## YOUR TASK
Arrange every line of text read from the material below as a numbered list, skipping blank lines and leaving the pictures out of your answer.

※ ※ ※

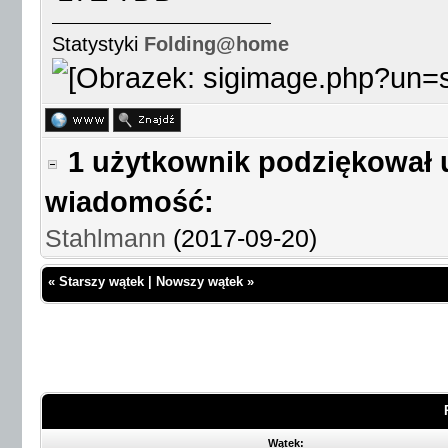
Statystyki
Folding@home
1 użytkownik podziękował 
wiadomość:
Stahlmann
(2017-09-20)
«
Starszy wątek
|
Nowszy wątek
»
Wątek:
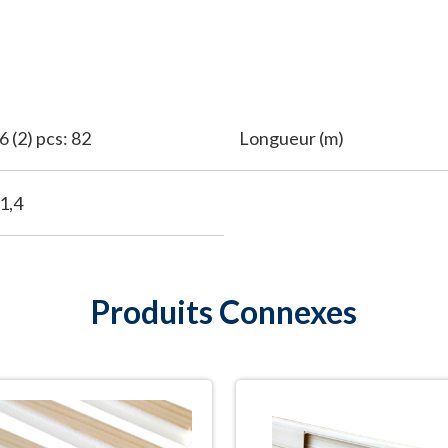
36 (2) pcs: 82
Longueur (m)
91,4
Produits Connexes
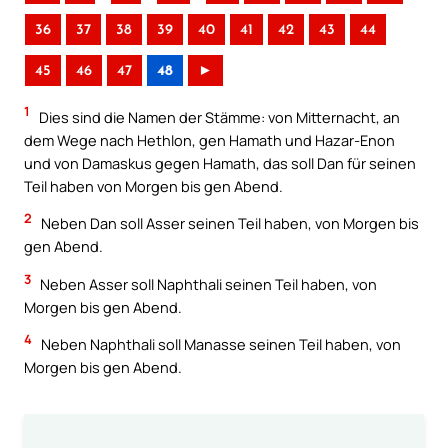
36
37
38
39
40
41
42
43
44
45
46
47
48
►
1
Dies sind die Namen der Stämme: von Mitternacht, an
dem Wege nach Hethlon, gen Hamath und Hazar-Enon
und von Damaskus gegen Hamath, das soll Dan für seinen
Teil haben von Morgen bis gen Abend.
2
Neben Dan soll Asser seinen Teil haben, von Morgen bis
gen Abend.
3
Neben Asser soll Naphthali seinen Teil haben, von
Morgen bis gen Abend.
4
Neben Naphthali soll Manasse seinen Teil haben, von
Morgen bis gen Abend.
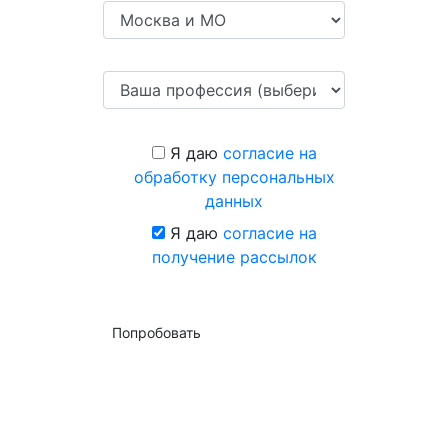
Я даю
согласие на
обработку персональных
данных
Я даю
согласие на
получение рассылок
Попробовать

※ ※ ※

## TASK SOLUTION
1. Statystyki
2. Folding@home
3. 1 użytkownik podziękował 
4. wiadomość:
5. Stahlmann
6. (2017-09-20)
7. «
8. Starszy wątek
9. |
10. Nowszy wątek
11. »
12. Wątek:
13. 36 (2) pcs: 82
14. Longueur (m)
15. 91,4
16. Produits Connexes
17. 36
18. 37
19. 38
20. 39
21. 40
22. 41
23. 42
24. 43
25. 44
26. 45
27. 46
28. 47
29. 48
30. ►
31. 1
32. Dies sind die Namen der Stämme: von Mitternacht, an
33. dem Wege nach Hethlon, gen Hamath und Hazar-Enon
34. und von Damaskus gegen Hamath, das soll Dan für seinen
35. Teil haben von Morgen bis gen Abend.
36. 2
37. Neben Dan soll Asser seinen Teil haben, von Morgen bis
38. gen Abend.
39. 3
40. Neben Asser soll Naphthali seinen Teil haben, von
41. Morgen bis gen Abend.
42. 4
43. Neben Naphthali soll Manasse seinen Teil haben, von
44. Morgen bis gen Abend.
45. Я даю
46. согласие на
47. обработку персональных
48. данных
49. Я даю
50. согласие на
51. получение рассылок
52. Попробовать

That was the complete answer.